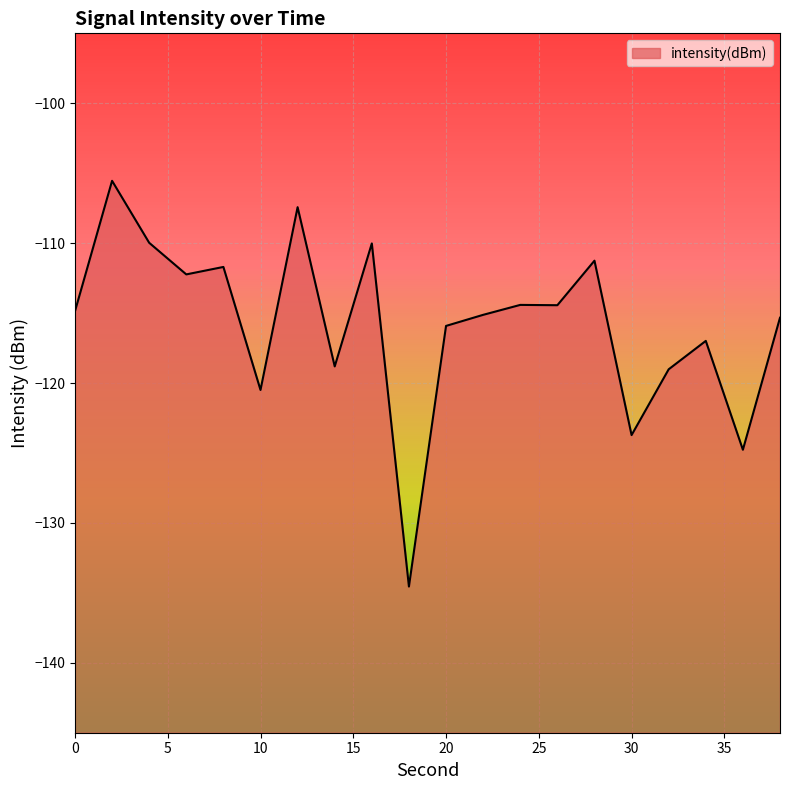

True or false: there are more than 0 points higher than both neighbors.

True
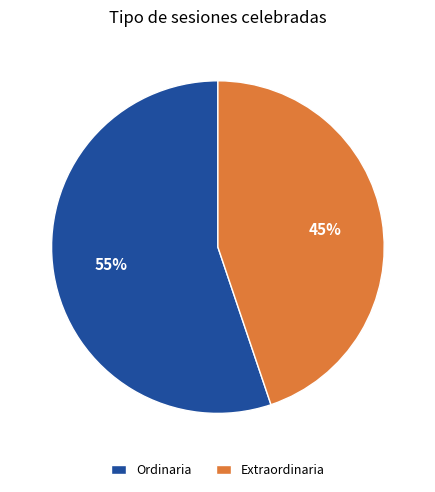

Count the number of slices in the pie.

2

--

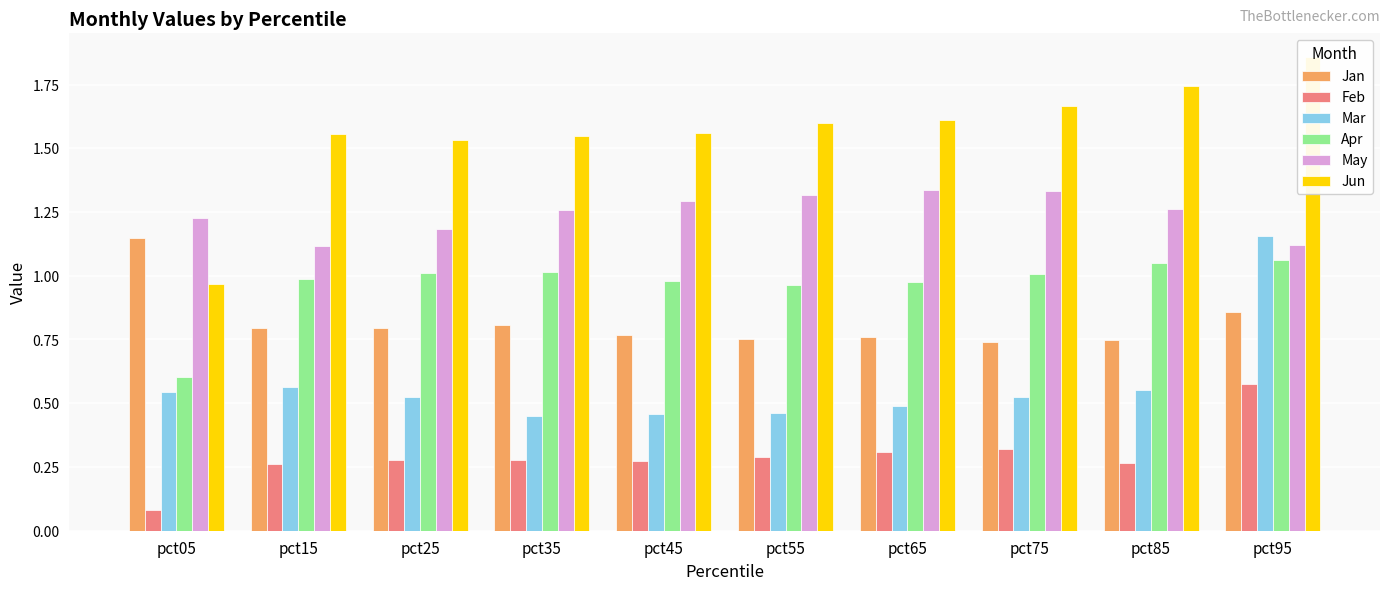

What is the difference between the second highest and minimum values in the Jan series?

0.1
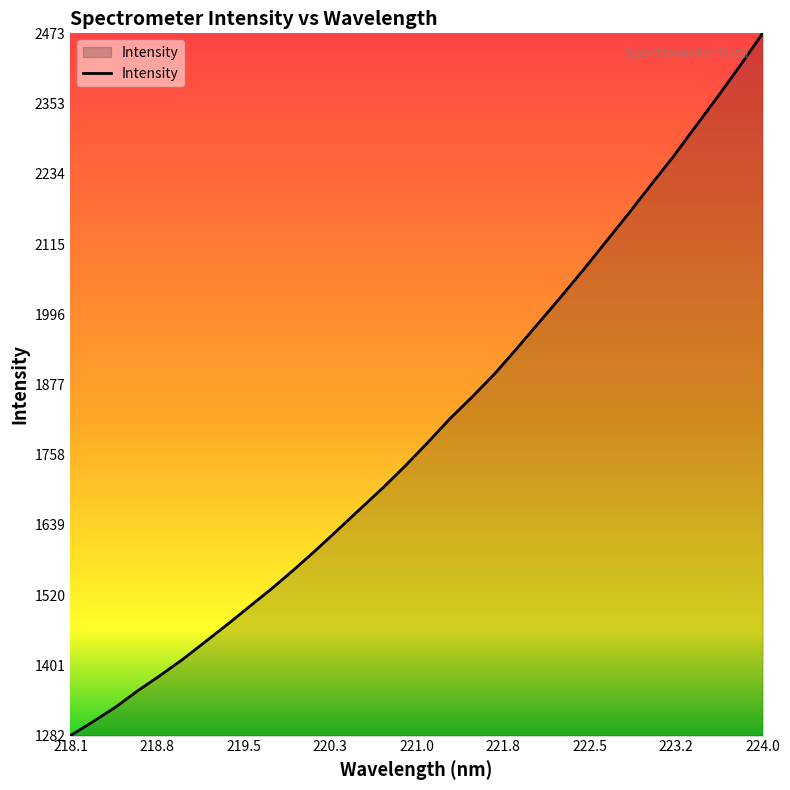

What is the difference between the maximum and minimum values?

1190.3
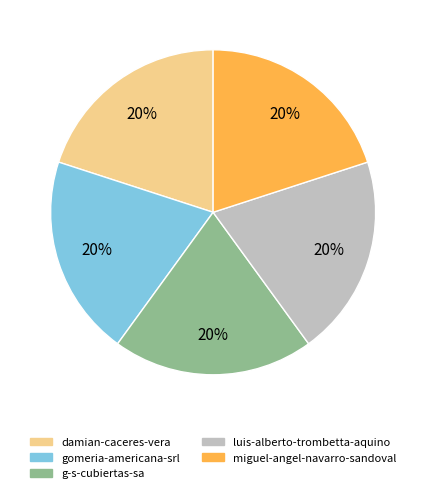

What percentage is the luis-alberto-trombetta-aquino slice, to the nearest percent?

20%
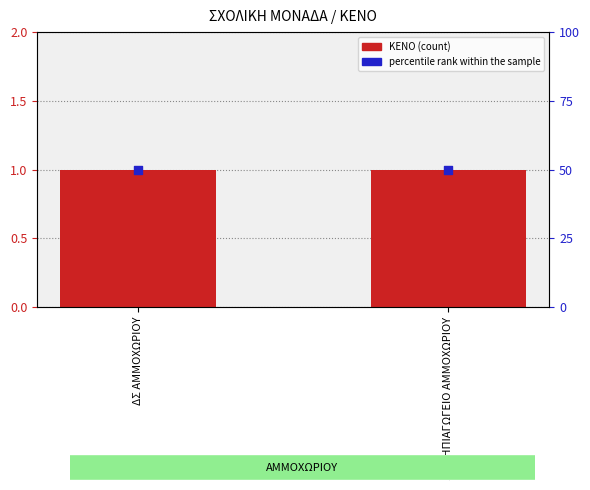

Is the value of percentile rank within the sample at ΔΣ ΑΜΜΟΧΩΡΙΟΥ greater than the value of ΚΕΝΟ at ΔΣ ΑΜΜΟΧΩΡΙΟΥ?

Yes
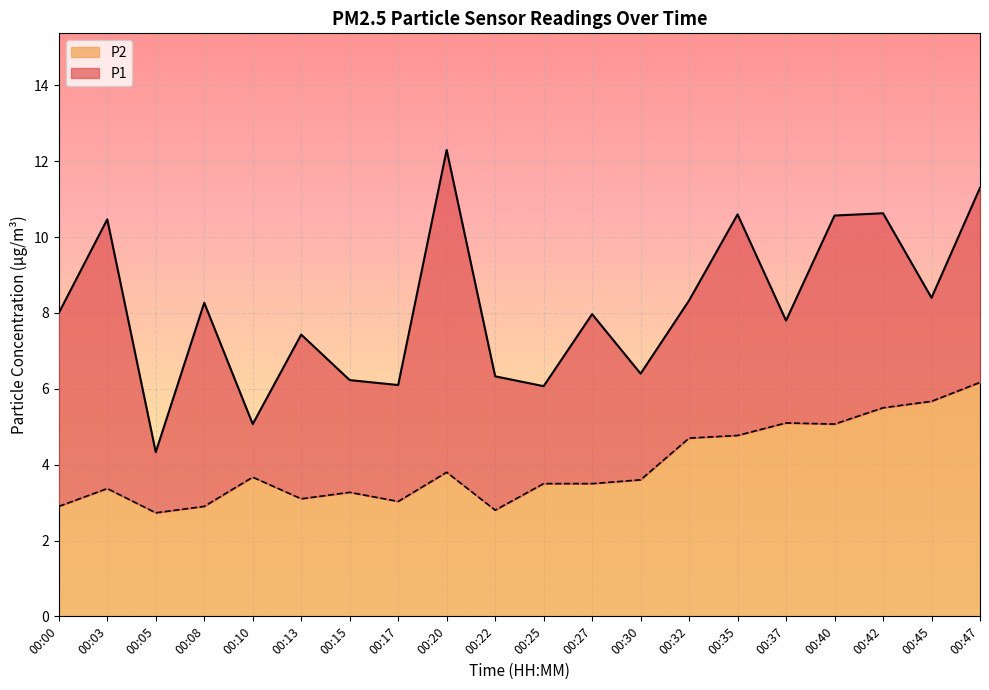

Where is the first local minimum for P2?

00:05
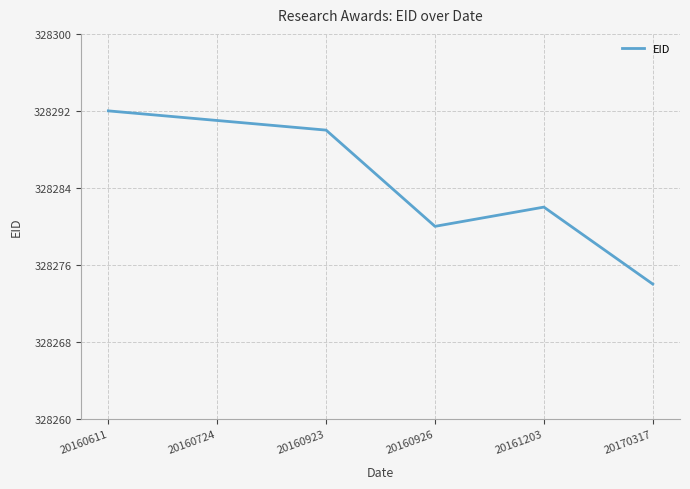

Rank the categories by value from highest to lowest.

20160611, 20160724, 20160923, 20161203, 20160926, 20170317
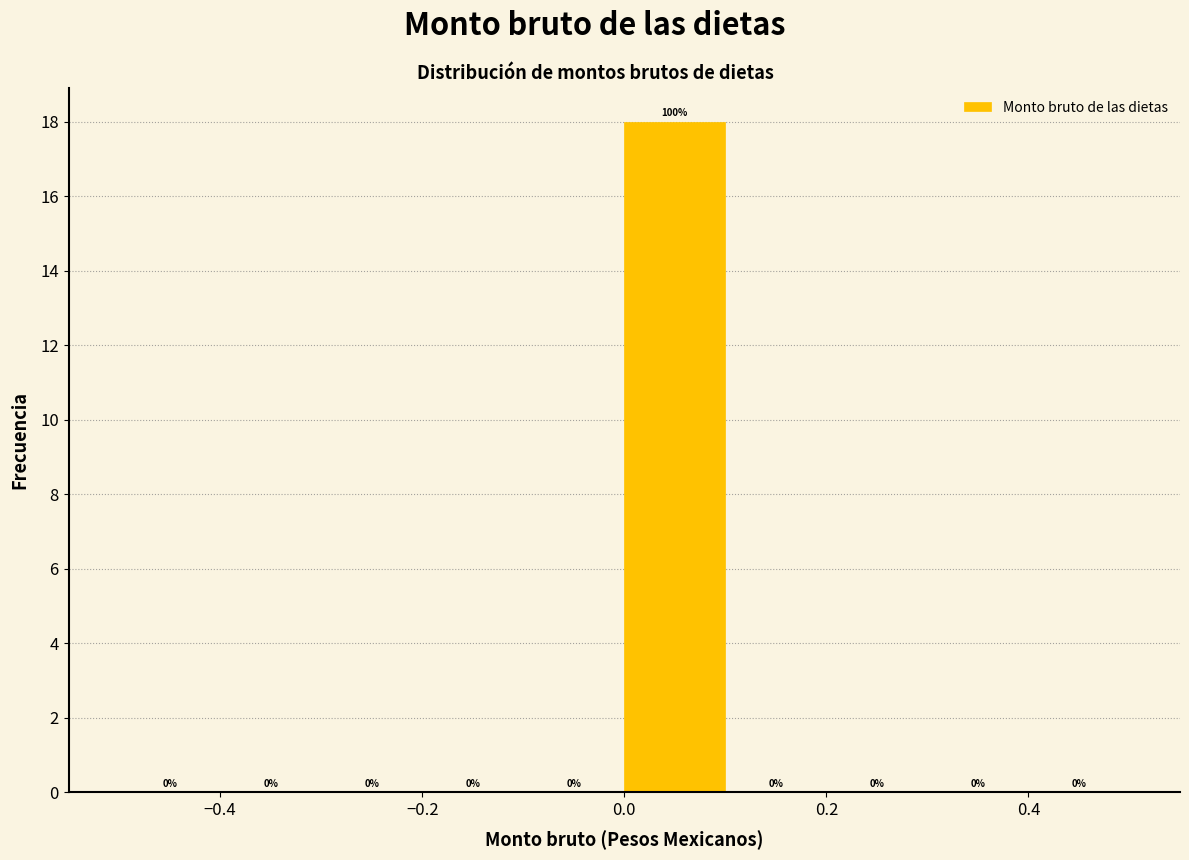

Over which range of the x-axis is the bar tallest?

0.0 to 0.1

---

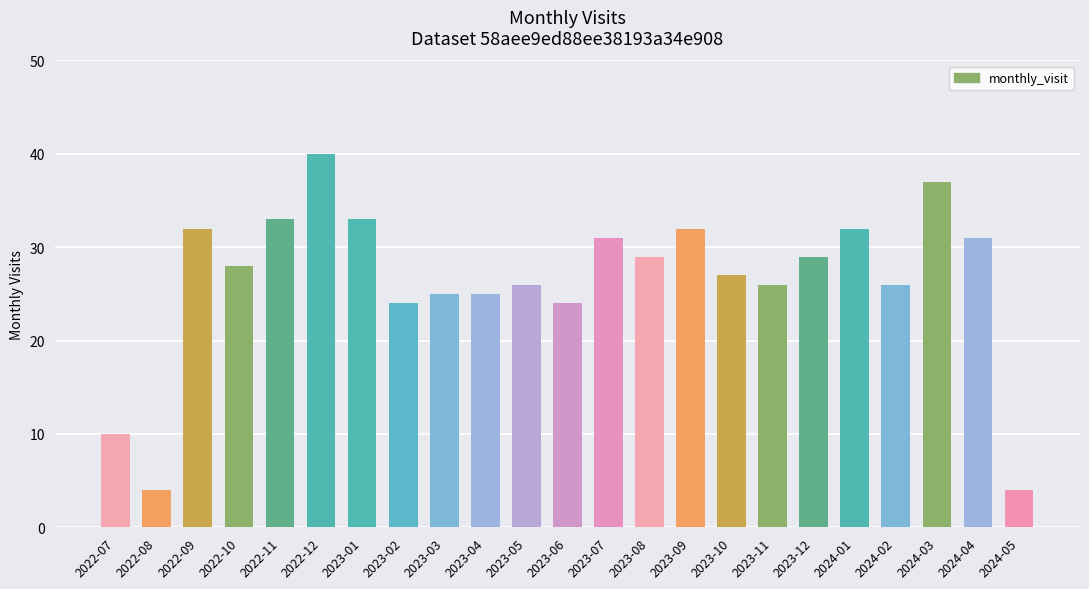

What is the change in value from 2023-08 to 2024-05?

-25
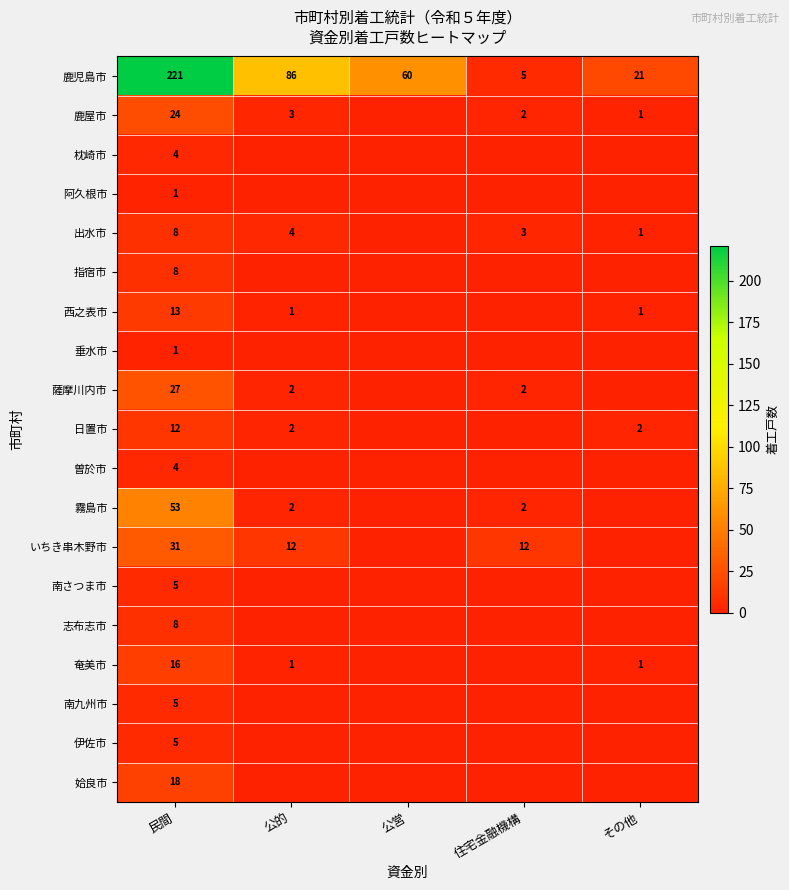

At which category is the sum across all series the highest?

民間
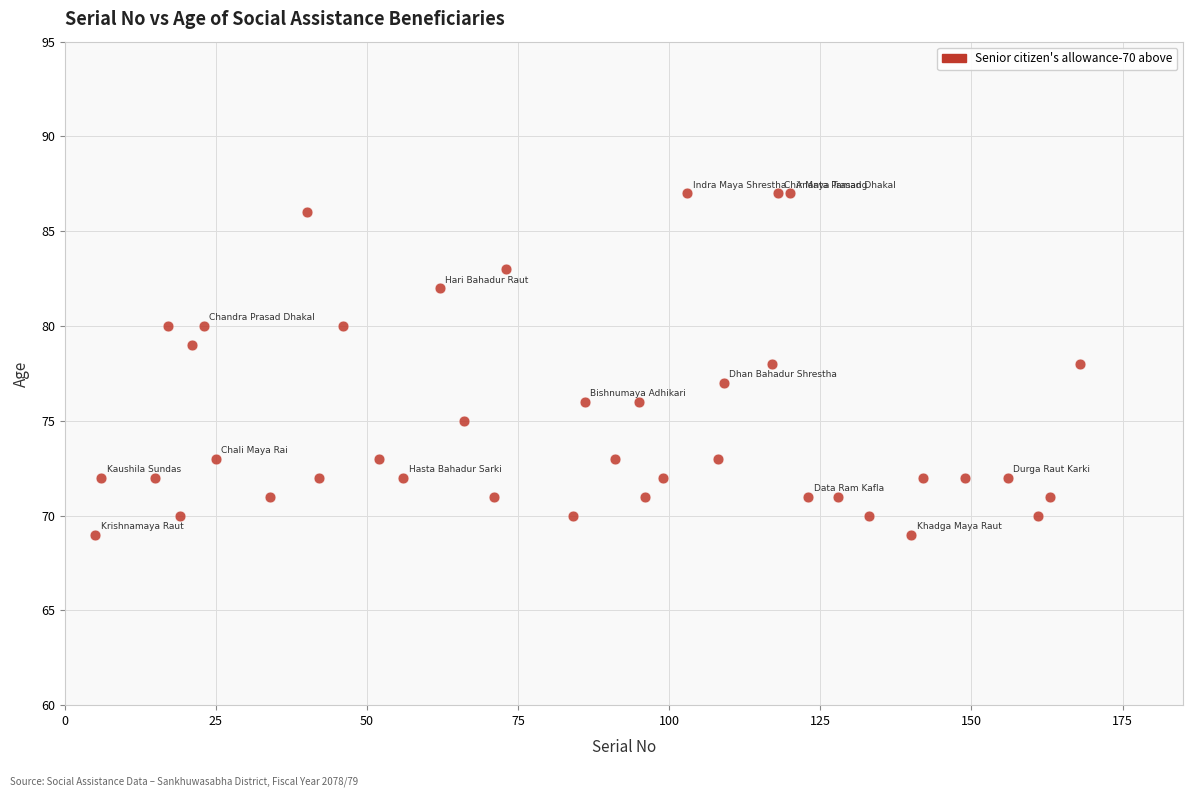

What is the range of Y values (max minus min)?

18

*Directions:*
Reproduce the entries above verbatim, from the line containing "Where is the first local minimum for P2?" through the line containing "Over which range", both lines included. Leave the pictures out of your answer.

*Problem solution:*
Where is the first local minimum for P2?

00:05

Rank the categories by value from highest to lowest.

20160611, 20160724, 20160923, 20161203, 20160926, 20170317

Over which range of the x-axis is the bar tallest?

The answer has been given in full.